Saved entries:

•••••

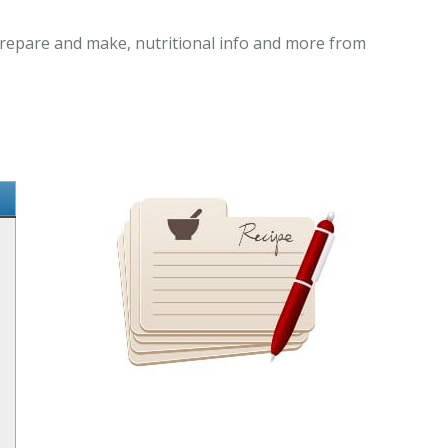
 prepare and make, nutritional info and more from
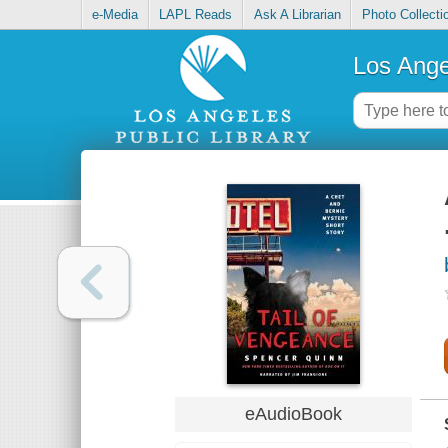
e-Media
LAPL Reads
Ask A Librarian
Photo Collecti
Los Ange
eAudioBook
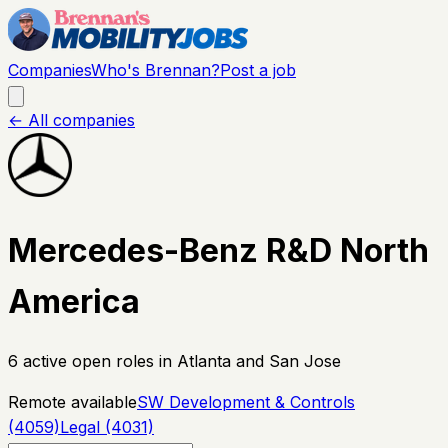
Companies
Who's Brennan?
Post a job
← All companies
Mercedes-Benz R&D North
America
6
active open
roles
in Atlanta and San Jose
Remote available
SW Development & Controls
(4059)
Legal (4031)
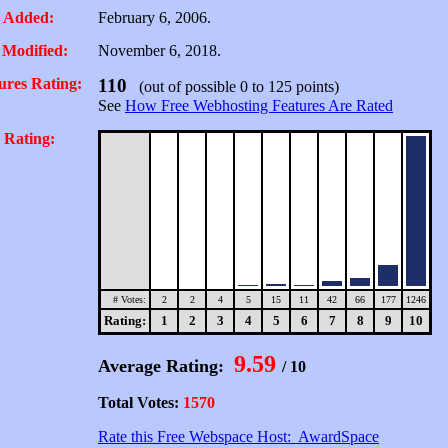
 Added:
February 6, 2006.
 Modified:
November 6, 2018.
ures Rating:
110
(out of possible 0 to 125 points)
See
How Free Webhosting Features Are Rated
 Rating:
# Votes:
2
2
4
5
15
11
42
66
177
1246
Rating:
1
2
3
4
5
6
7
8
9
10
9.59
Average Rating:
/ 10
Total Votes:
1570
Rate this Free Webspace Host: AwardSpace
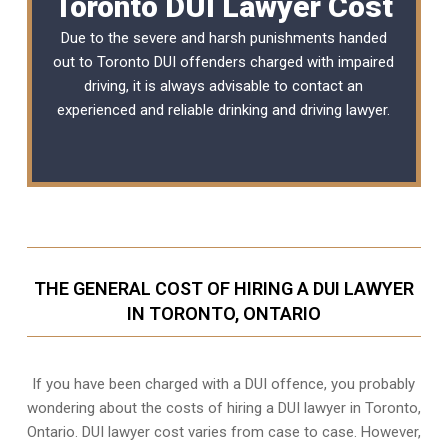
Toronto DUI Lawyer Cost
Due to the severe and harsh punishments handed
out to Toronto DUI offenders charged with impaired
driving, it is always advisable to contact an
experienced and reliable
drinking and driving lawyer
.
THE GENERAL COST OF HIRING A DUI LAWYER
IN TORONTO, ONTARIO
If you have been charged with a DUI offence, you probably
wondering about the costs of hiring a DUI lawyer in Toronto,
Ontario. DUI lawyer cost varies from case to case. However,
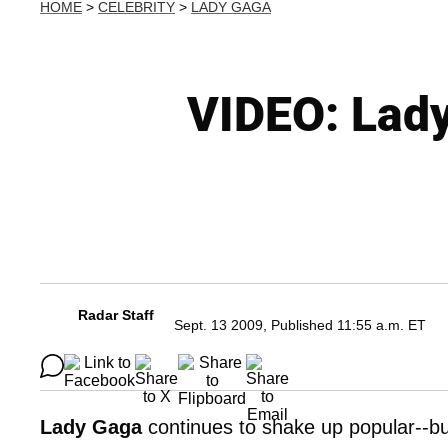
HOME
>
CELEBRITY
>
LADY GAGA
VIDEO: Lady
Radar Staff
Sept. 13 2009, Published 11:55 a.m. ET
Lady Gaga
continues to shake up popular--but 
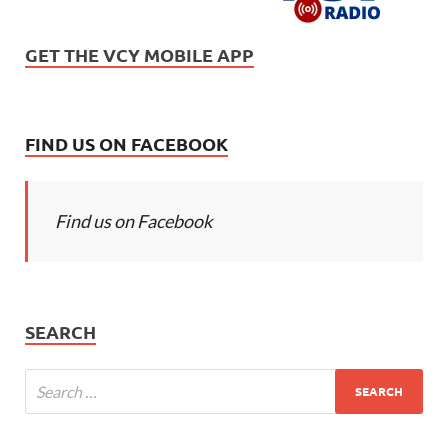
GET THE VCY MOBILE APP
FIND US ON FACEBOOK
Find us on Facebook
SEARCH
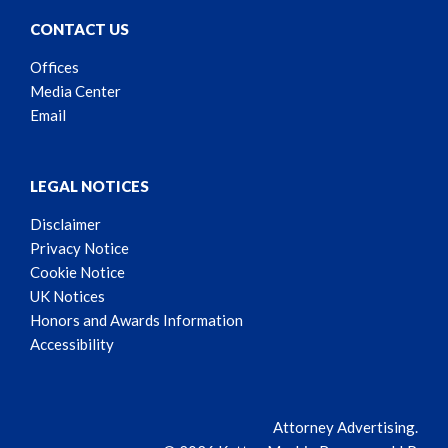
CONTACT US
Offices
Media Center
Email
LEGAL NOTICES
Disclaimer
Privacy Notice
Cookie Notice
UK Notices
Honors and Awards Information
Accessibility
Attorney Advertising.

•••••

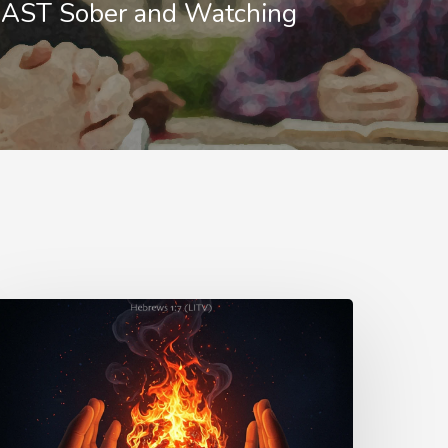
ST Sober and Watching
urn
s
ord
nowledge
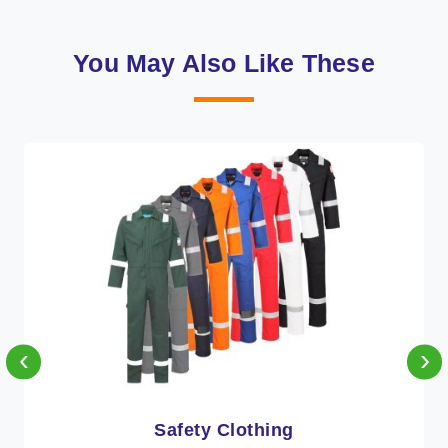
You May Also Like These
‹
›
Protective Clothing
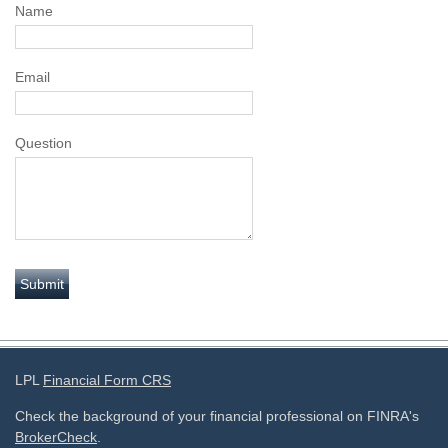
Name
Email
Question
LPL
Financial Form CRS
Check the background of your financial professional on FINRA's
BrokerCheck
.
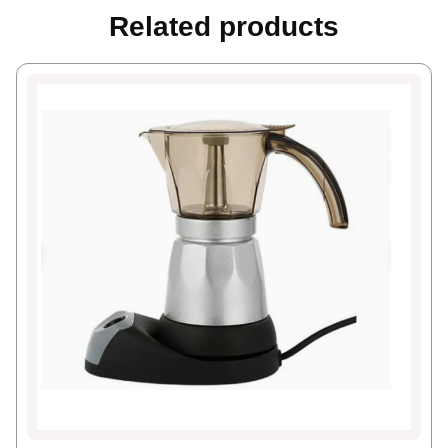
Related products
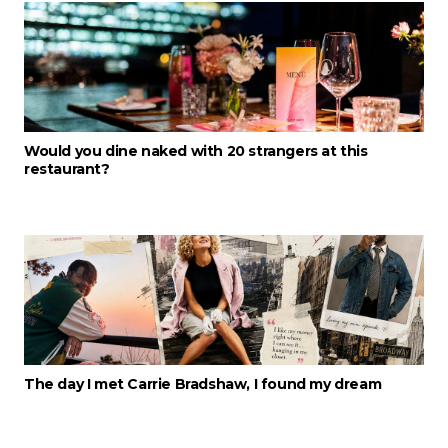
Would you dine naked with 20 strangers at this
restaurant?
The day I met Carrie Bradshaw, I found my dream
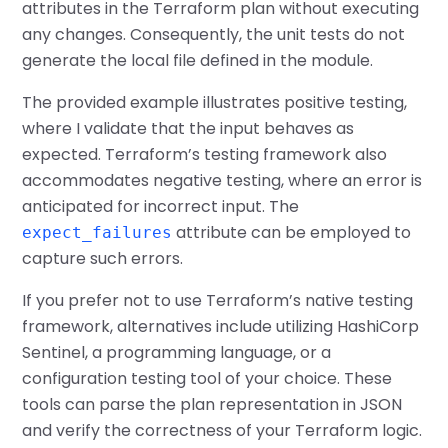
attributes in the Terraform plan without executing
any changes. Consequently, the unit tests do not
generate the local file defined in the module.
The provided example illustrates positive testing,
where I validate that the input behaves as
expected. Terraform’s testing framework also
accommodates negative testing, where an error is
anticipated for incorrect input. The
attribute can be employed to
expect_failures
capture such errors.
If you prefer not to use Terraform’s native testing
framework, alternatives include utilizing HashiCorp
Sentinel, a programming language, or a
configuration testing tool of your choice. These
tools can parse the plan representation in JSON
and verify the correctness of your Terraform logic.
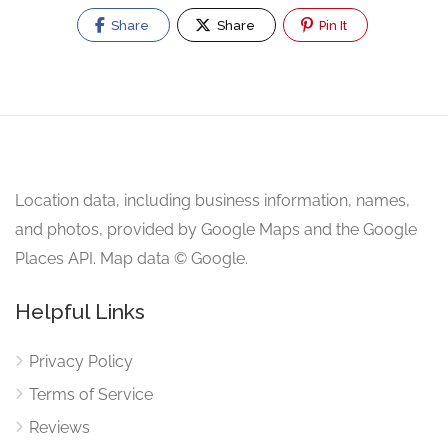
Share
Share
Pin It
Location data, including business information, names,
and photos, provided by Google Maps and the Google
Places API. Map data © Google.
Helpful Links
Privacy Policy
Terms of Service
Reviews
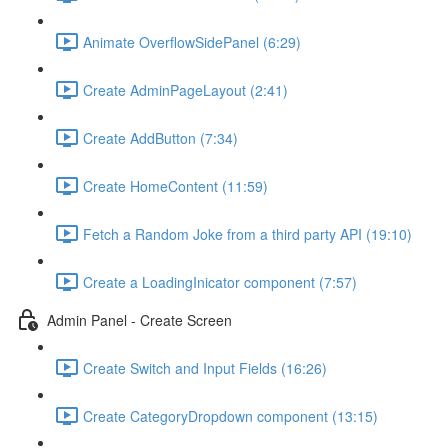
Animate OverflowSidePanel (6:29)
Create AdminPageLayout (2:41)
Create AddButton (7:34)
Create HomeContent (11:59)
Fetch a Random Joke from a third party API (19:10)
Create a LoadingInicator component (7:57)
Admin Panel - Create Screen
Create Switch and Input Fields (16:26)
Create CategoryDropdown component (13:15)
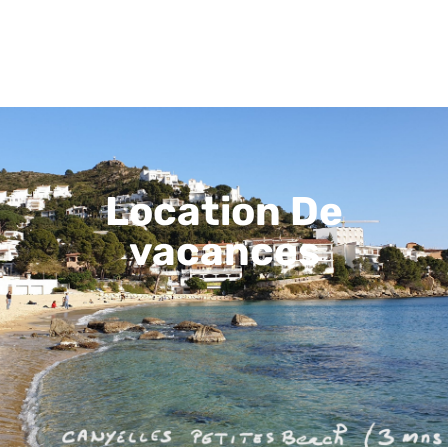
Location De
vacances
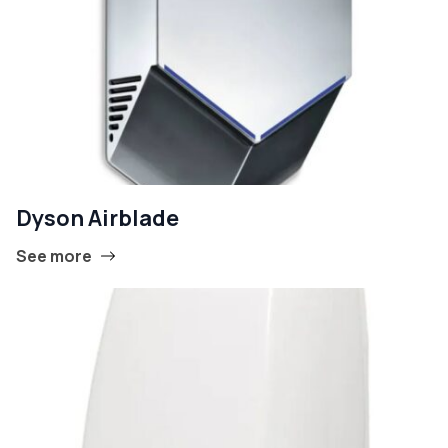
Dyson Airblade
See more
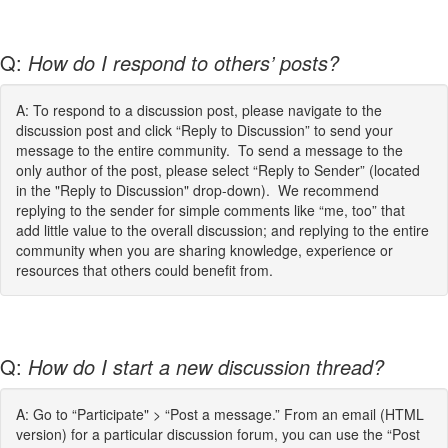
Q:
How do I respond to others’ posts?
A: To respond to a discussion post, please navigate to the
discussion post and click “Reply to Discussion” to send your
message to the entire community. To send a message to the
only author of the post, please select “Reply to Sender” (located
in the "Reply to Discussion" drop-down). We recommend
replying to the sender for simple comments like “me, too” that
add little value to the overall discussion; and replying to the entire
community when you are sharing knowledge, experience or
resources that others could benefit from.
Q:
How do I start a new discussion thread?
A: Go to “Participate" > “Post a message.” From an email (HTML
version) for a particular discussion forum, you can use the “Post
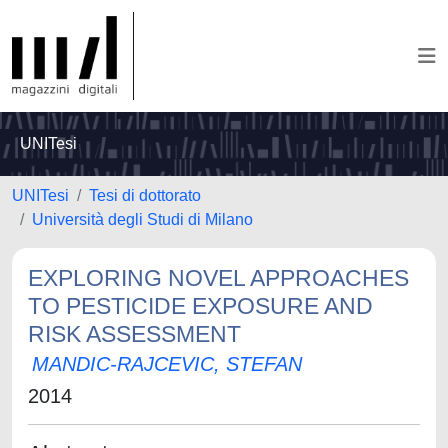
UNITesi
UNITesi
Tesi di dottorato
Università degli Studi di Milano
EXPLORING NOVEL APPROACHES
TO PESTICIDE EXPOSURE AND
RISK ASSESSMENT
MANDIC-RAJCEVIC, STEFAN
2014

•••••

● What you have to do
Gather up every line in the data above that contains the word "replying", copying each one.

● Response
replying to the sender for simple comments like “me, too” that
add little value to the overall discussion; and replying to the entire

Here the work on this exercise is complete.